Geidel was among the roughly 30 faculty and students who presented a petition to Dartmouth’s administration on Oct. 10 urging president Sian Leah Beilock to reject the White House’s proposal.
The petition garnered more than 500 signatures from faculty and graduate students at the time it was presented.
Members of Dartmouth’s science departments also voiced their concerns at the teach-in. Among them was professor of Psychological and Brain Sciences, Brad Duchaine, who noted that the compact “violates the principles of scientific research.”
Instead of using Congress to pass legislation about how universities conduct research, “what we have instead is the executive branch using federal funding as leverage to extract commitments from individual institutions outside of any legislative process,” Duchaine said.
“That’s not governance, that’s coercion.”
Duchaine expects institutions that sign on to the compact will face backlash from other scientists.
“The scientific community operates on norms of fairness, merit and impartiality, and when universities cut political deals for funding advantages, they violate those core values,” he said.
In her message to Secretary of Education Linda McMahon and two other members of the Trump administration, Beilock said that she is interested in improving higher education, but that she doesn’t think the compact is the way to do that.
“Our universities have a responsibility to set our own academic and institutional policies, guided by our mission and values, our commitment to free expression, and our obligations under the law,” she wrote. “Staying true to this responsibility is what will help American higher education build bipartisan public trust and continue to uphold its place as the envy of the world.”
As of Friday, five out of the nine universities that received the compact had rejected the White House’s proposal.
On Wednesday, Brown University became the second school, following the Massachusetts Institute of Technology, and the first in the Ivy League, to reject the compact.
The next day, the University of Pennsylvania and the University of Southern California announced their rejection of the compact, followed by the University of Virginia on Friday.

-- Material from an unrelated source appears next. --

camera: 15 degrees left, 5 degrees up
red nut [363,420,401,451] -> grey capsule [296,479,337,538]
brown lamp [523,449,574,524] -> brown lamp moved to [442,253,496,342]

As of Saturday evening, the University of Arizona had yet to make a public statement regarding their decision in advance of the White House’s Monday deadline to provide feedback on the compact.
While most schools have had negative responses, the University of Texas at Austin, the first of the nine schools initially approached about the compact to issue a public response, expressed enthusiasm.

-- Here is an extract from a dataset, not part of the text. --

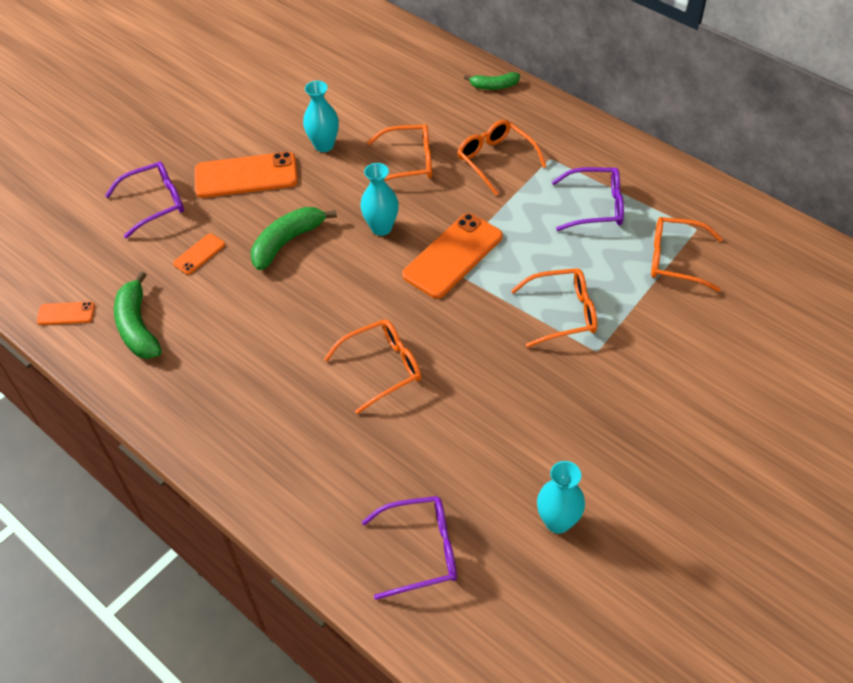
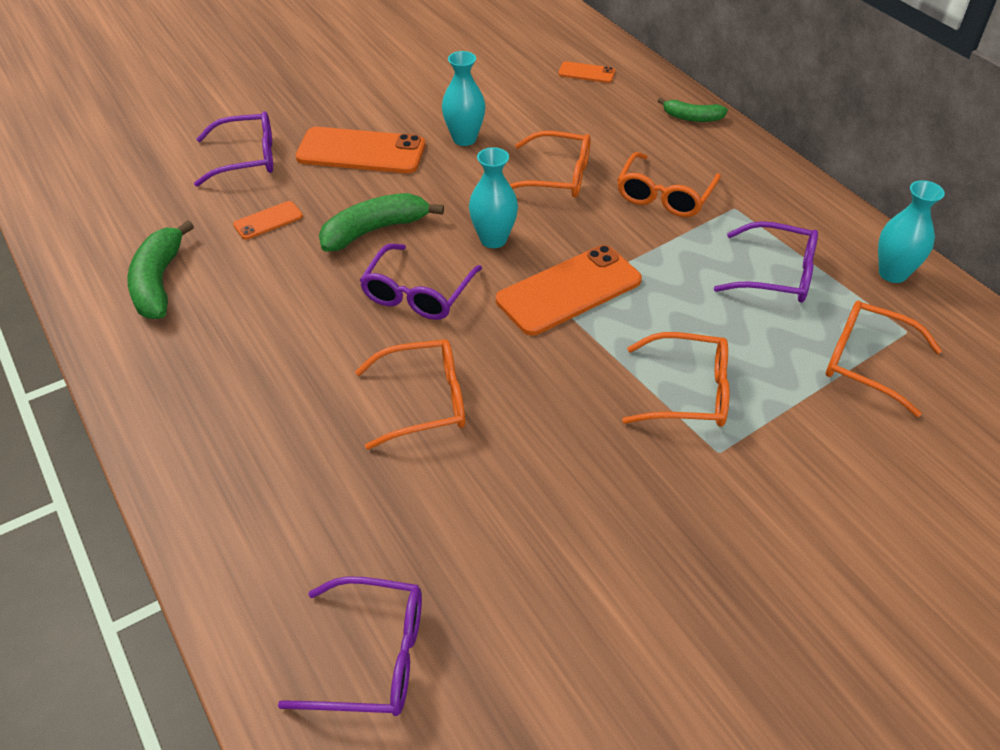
camera: 15 degrees right, 5 degrees down
orange phone [37,302,95,325] -> orange phone moved to [558,61,615,83]
orange glasses [457,120,547,195] -> orange glasses turned 135 degrees counterclockwise [617,152,721,217]
turquoise vase [537,461,585,534] -> turquoise vase moved to [878,180,945,283]
none -> purple glasses [360,244,482,320]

“Today we welcome the new opportunity presented to us and we look forward to working with the Trump Administration on it, ” the chairman of the university’s Board of Regents said in an Oct. 2 statement.
While speakers at Friday’s teach-in outlined the dangers that the compact poses to higher education, they also encouraged students and faculty to take action.
“Don’t mourn; organize,” Dr. Don Kollisch, an associate professor at Dartmouth’s Geisel School of Medicine, said in his speech.
A student-organized rally opposing the compact was scheduled for later on Friday afternoon outside Dartmouth’s administration building.
“Seeing undergrads come out and be in conversation with their faculty about the idea of what college is for is just really moving and gives me hope,” AAUP organizer Lukas Moe said in an interview at the end of the teach-in.
The feeling was mutual among students at the event.
“It’s really nice to be able to come together, it’s just sad that it has to be against this compact, which has no place here,” Anna Valdez, a Dartmouth senior majoring in history and psychology, said as people streamed out of the hall at the end of the two-hour event.